◆ Your goal:
All of the data needs to be printed again, exactly as written.

◆ Given data:
****

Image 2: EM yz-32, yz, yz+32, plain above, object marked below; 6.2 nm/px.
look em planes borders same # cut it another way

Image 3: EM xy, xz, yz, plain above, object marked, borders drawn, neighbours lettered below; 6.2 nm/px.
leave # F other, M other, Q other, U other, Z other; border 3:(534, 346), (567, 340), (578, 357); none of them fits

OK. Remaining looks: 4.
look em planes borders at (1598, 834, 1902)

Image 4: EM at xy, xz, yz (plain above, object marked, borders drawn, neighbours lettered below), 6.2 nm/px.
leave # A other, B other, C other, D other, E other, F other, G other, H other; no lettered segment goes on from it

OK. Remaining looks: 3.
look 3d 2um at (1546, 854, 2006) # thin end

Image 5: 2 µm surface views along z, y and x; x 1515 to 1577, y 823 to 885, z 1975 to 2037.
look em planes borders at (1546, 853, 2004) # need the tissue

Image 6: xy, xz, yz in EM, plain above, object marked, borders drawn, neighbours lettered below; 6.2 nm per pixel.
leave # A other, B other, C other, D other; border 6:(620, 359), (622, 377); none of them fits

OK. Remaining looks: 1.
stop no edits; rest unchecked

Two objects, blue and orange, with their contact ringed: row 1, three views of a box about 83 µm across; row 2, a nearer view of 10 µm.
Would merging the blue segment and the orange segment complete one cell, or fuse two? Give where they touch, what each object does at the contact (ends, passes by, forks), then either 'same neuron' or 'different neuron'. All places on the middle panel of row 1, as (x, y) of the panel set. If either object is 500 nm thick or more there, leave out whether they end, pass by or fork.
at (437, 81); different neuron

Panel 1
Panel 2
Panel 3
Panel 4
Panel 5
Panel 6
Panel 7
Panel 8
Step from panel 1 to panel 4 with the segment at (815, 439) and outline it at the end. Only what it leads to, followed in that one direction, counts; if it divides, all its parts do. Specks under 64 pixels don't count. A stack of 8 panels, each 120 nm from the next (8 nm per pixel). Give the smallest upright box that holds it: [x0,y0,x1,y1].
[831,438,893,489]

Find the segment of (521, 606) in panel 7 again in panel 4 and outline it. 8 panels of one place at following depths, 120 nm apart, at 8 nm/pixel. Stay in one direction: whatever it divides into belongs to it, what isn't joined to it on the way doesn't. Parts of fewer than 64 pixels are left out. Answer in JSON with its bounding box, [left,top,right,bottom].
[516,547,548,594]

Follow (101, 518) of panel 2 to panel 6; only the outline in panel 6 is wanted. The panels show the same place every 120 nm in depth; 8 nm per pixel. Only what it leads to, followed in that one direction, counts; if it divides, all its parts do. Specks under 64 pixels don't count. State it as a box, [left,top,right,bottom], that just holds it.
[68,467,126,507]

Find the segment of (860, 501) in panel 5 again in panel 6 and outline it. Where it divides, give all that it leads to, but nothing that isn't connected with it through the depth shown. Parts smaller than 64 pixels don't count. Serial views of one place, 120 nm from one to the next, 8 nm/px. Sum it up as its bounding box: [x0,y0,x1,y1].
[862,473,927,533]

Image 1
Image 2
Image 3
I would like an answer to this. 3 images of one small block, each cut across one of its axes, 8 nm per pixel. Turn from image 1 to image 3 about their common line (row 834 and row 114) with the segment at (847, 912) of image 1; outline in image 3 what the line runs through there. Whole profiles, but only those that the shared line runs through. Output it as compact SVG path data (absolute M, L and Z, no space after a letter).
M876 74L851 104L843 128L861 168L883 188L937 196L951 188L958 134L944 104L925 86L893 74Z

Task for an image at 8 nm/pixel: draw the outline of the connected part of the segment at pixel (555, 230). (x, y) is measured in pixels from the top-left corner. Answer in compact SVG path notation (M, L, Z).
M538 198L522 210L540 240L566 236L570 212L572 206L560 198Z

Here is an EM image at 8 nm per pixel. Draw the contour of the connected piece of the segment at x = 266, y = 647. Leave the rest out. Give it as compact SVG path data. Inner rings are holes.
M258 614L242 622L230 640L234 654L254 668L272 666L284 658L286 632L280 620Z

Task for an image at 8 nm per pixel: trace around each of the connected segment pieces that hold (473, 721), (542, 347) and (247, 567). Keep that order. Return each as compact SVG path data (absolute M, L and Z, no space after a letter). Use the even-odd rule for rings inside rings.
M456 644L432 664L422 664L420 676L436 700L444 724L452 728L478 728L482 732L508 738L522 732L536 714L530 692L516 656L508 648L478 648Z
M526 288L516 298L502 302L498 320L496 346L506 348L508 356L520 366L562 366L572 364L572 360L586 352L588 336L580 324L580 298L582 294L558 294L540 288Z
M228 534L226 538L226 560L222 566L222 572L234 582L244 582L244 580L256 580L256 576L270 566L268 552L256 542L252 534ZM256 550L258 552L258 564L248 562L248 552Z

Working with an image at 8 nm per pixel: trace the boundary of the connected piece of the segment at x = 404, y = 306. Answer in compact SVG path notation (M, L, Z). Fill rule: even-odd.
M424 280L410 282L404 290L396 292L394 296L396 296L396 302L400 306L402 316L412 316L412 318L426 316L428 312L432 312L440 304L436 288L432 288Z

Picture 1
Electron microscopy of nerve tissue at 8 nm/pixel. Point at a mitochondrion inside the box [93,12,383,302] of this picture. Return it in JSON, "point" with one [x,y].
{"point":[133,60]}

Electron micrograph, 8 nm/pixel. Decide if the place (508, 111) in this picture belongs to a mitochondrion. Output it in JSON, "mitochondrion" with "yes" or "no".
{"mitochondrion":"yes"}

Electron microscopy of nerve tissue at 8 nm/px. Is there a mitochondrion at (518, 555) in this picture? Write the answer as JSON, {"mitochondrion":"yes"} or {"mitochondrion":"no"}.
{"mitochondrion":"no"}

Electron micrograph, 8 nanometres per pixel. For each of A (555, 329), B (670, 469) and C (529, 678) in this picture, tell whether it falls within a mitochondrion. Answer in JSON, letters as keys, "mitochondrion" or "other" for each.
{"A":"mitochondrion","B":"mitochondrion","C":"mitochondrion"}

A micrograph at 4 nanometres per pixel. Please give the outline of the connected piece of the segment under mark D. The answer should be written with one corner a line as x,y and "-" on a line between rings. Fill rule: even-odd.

****

◆ Response box:
Image 2: EM yz-32, yz, yz+32, plain above, object marked below; 6.2 nm/px.
look em planes borders same # cut it another way

Image 3: EM xy, xz, yz, plain above, object marked, borders drawn, neighbours lettered below; 6.2 nm/px.
leave # F other, M other, Q other, U other, Z other; border 3:(534, 346), (567, 340), (578, 357); none of them fits

OK. Remaining looks: 4.
look em planes borders at (1598, 834, 1902)

Image 4: EM at xy, xz, yz (plain above, object marked, borders drawn, neighbours lettered below), 6.2 nm/px.
leave # A other, B other, C other, D other, E other, F other, G other, H other; no lettered segment goes on from it

OK. Remaining looks: 3.
look 3d 2um at (1546, 854, 2006) # thin end

Image 5: 2 µm surface views along z, y and x; x 1515 to 1577, y 823 to 885, z 1975 to 2037.
look em planes borders at (1546, 853, 2004) # need the tissue

Image 6: xy, xz, yz in EM, plain above, object marked, borders drawn, neighbours lettered below; 6.2 nm per pixel.
leave # A other, B other, C other, D other; border 6:(620, 359), (622, 377); none of them fits

OK. Remaining looks: 1.
stop no edits; rest unchecked

Two objects, blue and orange, with their contact ringed: row 1, three views of a box about 83 µm across; row 2, a nearer view of 10 µm.
Would merging the blue segment and the orange segment complete one cell, or fuse two? Give where they touch, what each object does at the contact (ends, passes by, forks), then either 'same neuron' or 'different neuron'. All places on the middle panel of row 1, as (x, y) of the panel set. If either object is 500 nm thick or more there, leave out whether they end, pass by or fork.
at (437, 81); different neuron

Panel 1
Panel 2
Panel 3
Panel 4
Panel 5
Panel 6
Panel 7
Panel 8
Step from panel 1 to panel 4 with the segment at (815, 439) and outline it at the end. Only what it leads to, followed in that one direction, counts; if it divides, all its parts do. Specks under 64 pixels don't count. A stack of 8 panels, each 120 nm from the next (8 nm per pixel). Give the smallest upright box that holds it: [x0,y0,x1,y1].
[831,438,893,489]

Find the segment of (521, 606) in panel 7 again in panel 4 and outline it. 8 panels of one place at following depths, 120 nm apart, at 8 nm/pixel. Stay in one direction: whatever it divides into belongs to it, what isn't joined to it on the way doesn't. Parts of fewer than 64 pixels are left out. Answer in JSON with its bounding box, [left,top,right,bottom].
[516,547,548,594]

Follow (101, 518) of panel 2 to panel 6; only the outline in panel 6 is wanted. The panels show the same place every 120 nm in depth; 8 nm per pixel. Only what it leads to, followed in that one direction, counts; if it divides, all its parts do. Specks under 64 pixels don't count. State it as a box, [left,top,right,bottom], that just holds it.
[68,467,126,507]

Find the segment of (860, 501) in panel 5 again in panel 6 and outline it. Where it divides, give all that it leads to, but nothing that isn't connected with it through the depth shown. Parts smaller than 64 pixels don't count. Serial views of one place, 120 nm from one to the next, 8 nm/px. Sum it up as its bounding box: [x0,y0,x1,y1].
[862,473,927,533]

Image 1
Image 2
Image 3
I would like an answer to this. 3 images of one small block, each cut across one of its axes, 8 nm per pixel. Turn from image 1 to image 3 about their common line (row 834 and row 114) with the segment at (847, 912) of image 1; outline in image 3 what the line runs through there. Whole profiles, but only those that the shared line runs through. Output it as compact SVG path data (absolute M, L and Z, no space after a letter).
M876 74L851 104L843 128L861 168L883 188L937 196L951 188L958 134L944 104L925 86L893 74Z

Task for an image at 8 nm/pixel: draw the outline of the connected part of the segment at pixel (555, 230). (x, y) is measured in pixels from the top-left corner. Answer in compact SVG path notation (M, L, Z).
M538 198L522 210L540 240L566 236L570 212L572 206L560 198Z

Here is an EM image at 8 nm per pixel. Draw the contour of the connected piece of the segment at x = 266, y = 647. Leave the rest out. Give it as compact SVG path data. Inner rings are holes.
M258 614L242 622L230 640L234 654L254 668L272 666L284 658L286 632L280 620Z

Task for an image at 8 nm per pixel: trace around each of the connected segment pieces that hold (473, 721), (542, 347) and (247, 567). Keep that order. Return each as compact SVG path data (absolute M, L and Z, no space after a letter). Use the even-odd rule for rings inside rings.
M456 644L432 664L422 664L420 676L436 700L444 724L452 728L478 728L482 732L508 738L522 732L536 714L530 692L516 656L508 648L478 648Z
M526 288L516 298L502 302L498 320L496 346L506 348L508 356L520 366L562 366L572 364L572 360L586 352L588 336L580 324L580 298L582 294L558 294L540 288Z
M228 534L226 538L226 560L222 566L222 572L234 582L244 582L244 580L256 580L256 576L270 566L268 552L256 542L252 534ZM256 550L258 552L258 564L248 562L248 552Z

Working with an image at 8 nm per pixel: trace the boundary of the connected piece of the segment at x = 404, y = 306. Answer in compact SVG path notation (M, L, Z). Fill rule: even-odd.
M424 280L410 282L404 290L396 292L394 296L396 296L396 302L400 306L402 316L412 316L412 318L426 316L428 312L432 312L440 304L436 288L432 288Z

Picture 1
Electron microscopy of nerve tissue at 8 nm/pixel. Point at a mitochondrion inside the box [93,12,383,302] of this picture. Return it in JSON, "point" with one [x,y].
{"point":[133,60]}

Electron micrograph, 8 nm/pixel. Decide if the place (508, 111) in this picture belongs to a mitochondrion. Output it in JSON, "mitochondrion" with "yes" or "no".
{"mitochondrion":"yes"}

Electron microscopy of nerve tissue at 8 nm/px. Is there a mitochondrion at (518, 555) in this picture? Write the answer as JSON, {"mitochondrion":"yes"} or {"mitochondrion":"no"}.
{"mitochondrion":"no"}

Electron micrograph, 8 nanometres per pixel. For each of A (555, 329), B (670, 469) and C (529, 678) in this picture, tell whether it falls within a mitochondrion. Answer in JSON, letters as keys, "mitochondrion" or "other" for each.
{"A":"mitochondrion","B":"mitochondrion","C":"mitochondrion"}

A micrograph at 4 nanometres per pixel. Please give the outline of the connected piece of the segment under mark D. The answer should be written with one corner a line as x,y and "-" on a line between rings. Fill rule: even-odd.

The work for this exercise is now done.